Uğur Dündar, önceki hafta Konya'daki “yalan haber”ini unutturacak bir konuya imza attı. Sosyal Hizmetler’e bağlı, üstelik İstanbul’un en büyük çocuk yuvalarından birinde bakıcıların çocuklara tekme tokat giriştiği haberine...
Görüntülere bakıldığında, 7-12 yaş arasındaki çocuklar öğle yemeğinde bile tepelerine balyoz gibi inen yumruklardan nasibini alıyor.
CNN Türk ve Kanal D’de gösterilen bu görüntüler yüreğimizi burktu.
Malatya Çocuk Yuvasının halen etkisinden kurtulmadığı belli olan Devlet Bakanı Nimet Çubukçu’nun değerlendirmelerine yer verdi Dündar.
Daha sonra bizzat kendisi Star Ana Haber’e konuk olarak, program görüntüleri hakkında bilgi verdi. Dubai ziyareti sırasında başından geçen bir olayı anlatırken ağladı Dündar.

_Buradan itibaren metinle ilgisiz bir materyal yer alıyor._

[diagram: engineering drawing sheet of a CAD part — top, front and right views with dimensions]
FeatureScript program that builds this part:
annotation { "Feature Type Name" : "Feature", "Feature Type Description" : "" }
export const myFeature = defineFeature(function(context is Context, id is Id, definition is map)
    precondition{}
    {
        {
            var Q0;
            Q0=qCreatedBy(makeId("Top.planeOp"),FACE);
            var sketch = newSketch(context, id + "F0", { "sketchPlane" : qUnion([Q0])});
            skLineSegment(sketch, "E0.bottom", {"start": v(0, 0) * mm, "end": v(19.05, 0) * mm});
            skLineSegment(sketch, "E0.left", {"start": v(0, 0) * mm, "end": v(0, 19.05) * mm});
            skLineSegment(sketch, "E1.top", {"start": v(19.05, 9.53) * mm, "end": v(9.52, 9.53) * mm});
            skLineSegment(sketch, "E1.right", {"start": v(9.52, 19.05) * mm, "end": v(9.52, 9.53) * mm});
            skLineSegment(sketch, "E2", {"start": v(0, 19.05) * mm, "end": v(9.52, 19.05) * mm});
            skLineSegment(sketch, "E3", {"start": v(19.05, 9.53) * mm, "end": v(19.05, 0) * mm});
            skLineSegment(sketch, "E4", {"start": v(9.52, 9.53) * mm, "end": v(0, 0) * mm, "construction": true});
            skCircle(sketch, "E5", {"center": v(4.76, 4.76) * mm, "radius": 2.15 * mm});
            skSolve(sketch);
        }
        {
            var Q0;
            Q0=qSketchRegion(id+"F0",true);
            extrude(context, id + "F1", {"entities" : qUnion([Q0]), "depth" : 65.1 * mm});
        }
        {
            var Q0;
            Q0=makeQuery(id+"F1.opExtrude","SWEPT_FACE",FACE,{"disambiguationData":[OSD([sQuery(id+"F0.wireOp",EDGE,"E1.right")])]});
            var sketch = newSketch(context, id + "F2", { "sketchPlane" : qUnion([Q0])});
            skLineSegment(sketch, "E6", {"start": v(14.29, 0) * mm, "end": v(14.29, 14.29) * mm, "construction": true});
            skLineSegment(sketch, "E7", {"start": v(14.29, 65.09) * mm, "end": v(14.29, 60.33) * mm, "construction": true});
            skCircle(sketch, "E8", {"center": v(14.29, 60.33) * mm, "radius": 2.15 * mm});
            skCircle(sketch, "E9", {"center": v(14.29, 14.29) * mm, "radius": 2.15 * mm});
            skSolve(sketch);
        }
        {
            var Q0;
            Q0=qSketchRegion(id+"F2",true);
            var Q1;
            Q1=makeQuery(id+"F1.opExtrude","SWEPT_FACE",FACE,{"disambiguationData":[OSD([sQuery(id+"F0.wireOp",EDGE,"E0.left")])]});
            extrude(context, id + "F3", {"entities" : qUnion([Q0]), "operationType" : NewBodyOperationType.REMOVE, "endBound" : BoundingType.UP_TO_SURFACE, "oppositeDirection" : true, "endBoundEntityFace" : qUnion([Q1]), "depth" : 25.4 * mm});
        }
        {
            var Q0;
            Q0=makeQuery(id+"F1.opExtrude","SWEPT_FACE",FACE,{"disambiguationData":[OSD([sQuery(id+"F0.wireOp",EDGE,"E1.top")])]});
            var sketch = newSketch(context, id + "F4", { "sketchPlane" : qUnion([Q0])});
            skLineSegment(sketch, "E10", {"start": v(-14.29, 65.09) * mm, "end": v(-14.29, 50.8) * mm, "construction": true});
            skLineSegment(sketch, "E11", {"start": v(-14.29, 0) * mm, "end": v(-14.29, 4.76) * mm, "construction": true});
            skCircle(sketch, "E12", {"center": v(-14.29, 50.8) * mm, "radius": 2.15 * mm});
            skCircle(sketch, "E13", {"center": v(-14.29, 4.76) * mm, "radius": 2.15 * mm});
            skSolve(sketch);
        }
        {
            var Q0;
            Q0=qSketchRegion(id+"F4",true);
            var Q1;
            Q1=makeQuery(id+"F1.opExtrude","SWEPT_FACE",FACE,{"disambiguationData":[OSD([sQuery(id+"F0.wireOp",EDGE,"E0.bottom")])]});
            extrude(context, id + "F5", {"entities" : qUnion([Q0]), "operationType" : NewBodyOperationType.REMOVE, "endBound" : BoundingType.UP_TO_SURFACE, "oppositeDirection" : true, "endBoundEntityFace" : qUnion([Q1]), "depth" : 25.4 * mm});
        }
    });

Yanlış okumadınız, ağladı.
Ağlamak insanî bir duygu.
Acaba, “usta, araştırmacı gazeteci” Dündar, iki hanım doktorun hayatını derinden etkileyen habere imza atarken de böyle gözyaşı dökmüş müydü?
Bilemeyiz.
Dündar, yuvalardaki şartların eskiye oranla düzeltildiğini ancak problemin “insan kaynaklı” olduğunu söylerken devamında:
“Bugün 5 yıldız otel konforuna haiz yuvalar yapıldı. Yemeklerini diyetisyenler uygun görüyor. Ama sonuçta sorun insan odaklı karşımıza çıkıyor. Çok daha büyük bir problem..”

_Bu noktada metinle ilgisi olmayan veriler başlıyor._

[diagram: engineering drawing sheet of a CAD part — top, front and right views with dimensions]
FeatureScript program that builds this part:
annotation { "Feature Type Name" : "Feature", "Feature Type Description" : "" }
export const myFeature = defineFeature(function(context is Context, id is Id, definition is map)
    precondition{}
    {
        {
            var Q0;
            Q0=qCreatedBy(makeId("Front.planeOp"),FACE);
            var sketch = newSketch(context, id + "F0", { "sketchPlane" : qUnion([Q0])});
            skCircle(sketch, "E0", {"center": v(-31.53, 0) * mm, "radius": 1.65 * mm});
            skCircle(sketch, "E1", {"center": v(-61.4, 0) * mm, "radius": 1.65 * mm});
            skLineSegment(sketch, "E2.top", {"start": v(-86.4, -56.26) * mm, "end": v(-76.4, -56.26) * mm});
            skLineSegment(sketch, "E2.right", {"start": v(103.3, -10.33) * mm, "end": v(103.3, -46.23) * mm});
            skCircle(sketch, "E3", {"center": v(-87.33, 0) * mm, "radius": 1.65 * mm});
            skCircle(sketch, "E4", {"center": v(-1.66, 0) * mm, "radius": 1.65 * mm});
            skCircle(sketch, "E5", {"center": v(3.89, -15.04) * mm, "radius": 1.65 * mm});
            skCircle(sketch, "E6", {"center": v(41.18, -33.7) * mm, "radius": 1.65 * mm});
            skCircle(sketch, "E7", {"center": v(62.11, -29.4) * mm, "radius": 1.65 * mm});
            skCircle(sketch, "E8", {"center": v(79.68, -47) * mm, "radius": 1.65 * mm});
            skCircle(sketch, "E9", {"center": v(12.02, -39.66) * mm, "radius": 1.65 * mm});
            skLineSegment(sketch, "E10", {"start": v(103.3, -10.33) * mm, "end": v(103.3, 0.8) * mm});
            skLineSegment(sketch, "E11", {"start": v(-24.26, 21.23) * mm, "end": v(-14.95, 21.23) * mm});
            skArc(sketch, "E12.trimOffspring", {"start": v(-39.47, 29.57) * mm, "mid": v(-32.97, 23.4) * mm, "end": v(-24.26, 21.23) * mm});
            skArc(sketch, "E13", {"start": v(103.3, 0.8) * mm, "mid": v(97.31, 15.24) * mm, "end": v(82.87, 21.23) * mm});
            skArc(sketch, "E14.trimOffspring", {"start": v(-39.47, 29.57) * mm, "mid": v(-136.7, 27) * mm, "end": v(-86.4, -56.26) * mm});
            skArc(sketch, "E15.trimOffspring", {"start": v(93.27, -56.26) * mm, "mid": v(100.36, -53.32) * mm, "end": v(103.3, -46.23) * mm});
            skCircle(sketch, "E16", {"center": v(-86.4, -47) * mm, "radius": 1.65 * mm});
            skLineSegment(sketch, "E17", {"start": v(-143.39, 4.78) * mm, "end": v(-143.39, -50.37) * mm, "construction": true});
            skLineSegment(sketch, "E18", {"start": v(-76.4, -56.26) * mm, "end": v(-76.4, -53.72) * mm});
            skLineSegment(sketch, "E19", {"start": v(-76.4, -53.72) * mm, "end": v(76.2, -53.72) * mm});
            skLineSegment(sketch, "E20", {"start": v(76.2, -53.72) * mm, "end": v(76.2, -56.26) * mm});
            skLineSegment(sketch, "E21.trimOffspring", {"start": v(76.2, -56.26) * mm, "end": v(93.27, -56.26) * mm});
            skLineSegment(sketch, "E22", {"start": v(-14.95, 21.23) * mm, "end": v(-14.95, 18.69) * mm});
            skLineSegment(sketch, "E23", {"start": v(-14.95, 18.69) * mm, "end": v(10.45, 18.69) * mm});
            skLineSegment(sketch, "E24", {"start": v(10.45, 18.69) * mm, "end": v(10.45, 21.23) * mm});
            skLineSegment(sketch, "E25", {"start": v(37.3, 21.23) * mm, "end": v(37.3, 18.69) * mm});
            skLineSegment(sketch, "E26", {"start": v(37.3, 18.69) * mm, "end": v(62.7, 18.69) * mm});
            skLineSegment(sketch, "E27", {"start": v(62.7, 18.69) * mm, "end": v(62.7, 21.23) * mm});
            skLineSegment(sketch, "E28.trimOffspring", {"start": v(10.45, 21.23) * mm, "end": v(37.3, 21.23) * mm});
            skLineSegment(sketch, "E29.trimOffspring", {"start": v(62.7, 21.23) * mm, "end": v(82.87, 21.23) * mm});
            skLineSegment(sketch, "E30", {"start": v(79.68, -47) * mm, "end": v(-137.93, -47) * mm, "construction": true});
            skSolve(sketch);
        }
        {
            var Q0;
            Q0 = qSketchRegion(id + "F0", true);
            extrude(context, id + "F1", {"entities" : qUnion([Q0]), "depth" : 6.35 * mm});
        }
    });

Yıllar sonra gittiğim bir yuvada benzer bir duruma şahit oldum.
Konfor, bakım tam ve bilumum ihtiyaçlar gideriliyor... Ama insana yapılan yatırım sıfır. Burada insan yetiştirmek demek, sadece temizlik, gıda ve bakım ihtiyacını karşılamak demek değil...

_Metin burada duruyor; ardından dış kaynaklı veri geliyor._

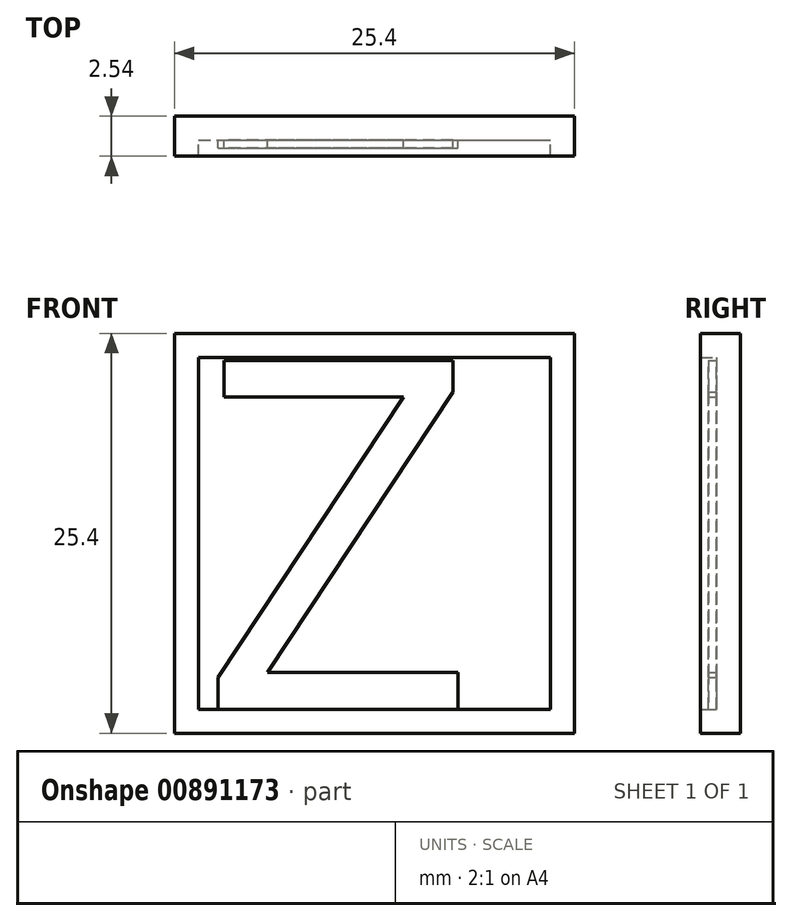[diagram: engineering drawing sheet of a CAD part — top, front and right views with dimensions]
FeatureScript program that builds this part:
annotation { "Feature Type Name" : "Feature", "Feature Type Description" : "" }
export const myFeature = defineFeature(function(context is Context, id is Id, definition is map)
    precondition{}
    {
        {
            var Q0;
            Q0=qCreatedBy(makeId("Front.planeOp"),FACE);
            var sketch = newSketch(context, id + "F0", { "sketchPlane" : qUnion([Q0])});
            skLineSegment(sketch, "E0.bottom", {"start": v(-24.47, -1.4) * mm, "end": v(0.93, -1.4) * mm});
            skLineSegment(sketch, "E0.top", {"start": v(-24.47, -26.8) * mm, "end": v(0.93, -26.8) * mm});
            skLineSegment(sketch, "E0.left", {"start": v(-24.47, -1.4) * mm, "end": v(-24.47, -26.8) * mm});
            skLineSegment(sketch, "E0.right", {"start": v(0.93, -1.4) * mm, "end": v(0.93, -26.8) * mm});
            skSolve(sketch);
        }
        {
            var Q0;
            Q0=makeQuery(id+"F0.imprint","IMPRINT",FACE,{"disambiguationData":[TD([[makeQuery(id+"F0.imprint","IMPRINT",EDGE,{"derivedFrom":sQuery(id+"F0.wireOp",EDGE,"E0.bottom")}),-1.0]])]});
            extrude(context, id + "F1", {"entities" : qUnion([Q0]), "depth" : 2.54 * mm, "offsetDistance" : 25.4 * mm});
        }
        {
            var Q0;
            Q0=makeQuery(id+"F1.opExtrude","CAP_FACE",FACE,{"disambiguationData":[OSD([sQuery(id+"F0.wireOp",EDGE,"E0.bottom"),sQuery(id+"F0.wireOp",EDGE,"E0.top"),sQuery(id+"F0.wireOp",EDGE,"E0.left"),sQuery(id+"F0.wireOp",EDGE,"E0.right")])],"isStart":false});
            shell(context, id + "F2", {"entities" : qUnion([Q0]), "thickness" : 1.52 * mm});
        }
        {
            var Q0;
            Q0=makeQuery(id+"F2.opShell","OFFSET_FACE",FACE,{"disambiguationData":[OSD([sQuery(id+"F0.wireOp",EDGE,"E0.bottom"),sQuery(id+"F0.wireOp",EDGE,"E0.top"),sQuery(id+"F0.wireOp",EDGE,"E0.left"),sQuery(id+"F0.wireOp",EDGE,"E0.right")])]});
            var sketch = newSketch(context, id + "F3", { "sketchPlane" : qUnion([Q0])});
            skText(sketch, "E1", { "text": "Z", "fontName": "OpenSans-Regular.ttf"});
            const initialGuessF3  = {"E1": [-0.02294, -0.02527, 1, 0, 0.02235]};
            skSetInitialGuess(sketch, initialGuessF3);
            skSolve(sketch);
        }
        {
            var Q0;
            Q0 = qSketchRegion(id + "F3", true);
            extrude(context, id + "F4", {"entities" : qUnion([Q0]), "operationType" : NewBodyOperationType.ADD, "depth" : 0.5 * mm, "offsetDistance" : 25.4 * mm});
        }
    });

Bu noktada daha önce de söylediğim gibi, yine altını çizerek ifade ediyorum:
İnsana yapılacak en iyi yatırımın yolu tertemiz zihinlere “maneviyatı” öğretmekten geçer.
Anne ve baba sevgisinden mahrum olan olan çocukları ancak “Allah” sevgisi teselli edebilir.
Mânevî takviyenin “geri bildirimi” olacağından hiç kuşkunuz olmasın.
Yeter ki deneyin!
SAĞIRLAR VADİSİ
Sağır Oda (Kanal D) Kurtlar Vadisi’ni aratmıyor.
Öyle sahneler ki, şiddet desen var... Teori desen var. Senaryo desen gündeme “cuk” oturuyor.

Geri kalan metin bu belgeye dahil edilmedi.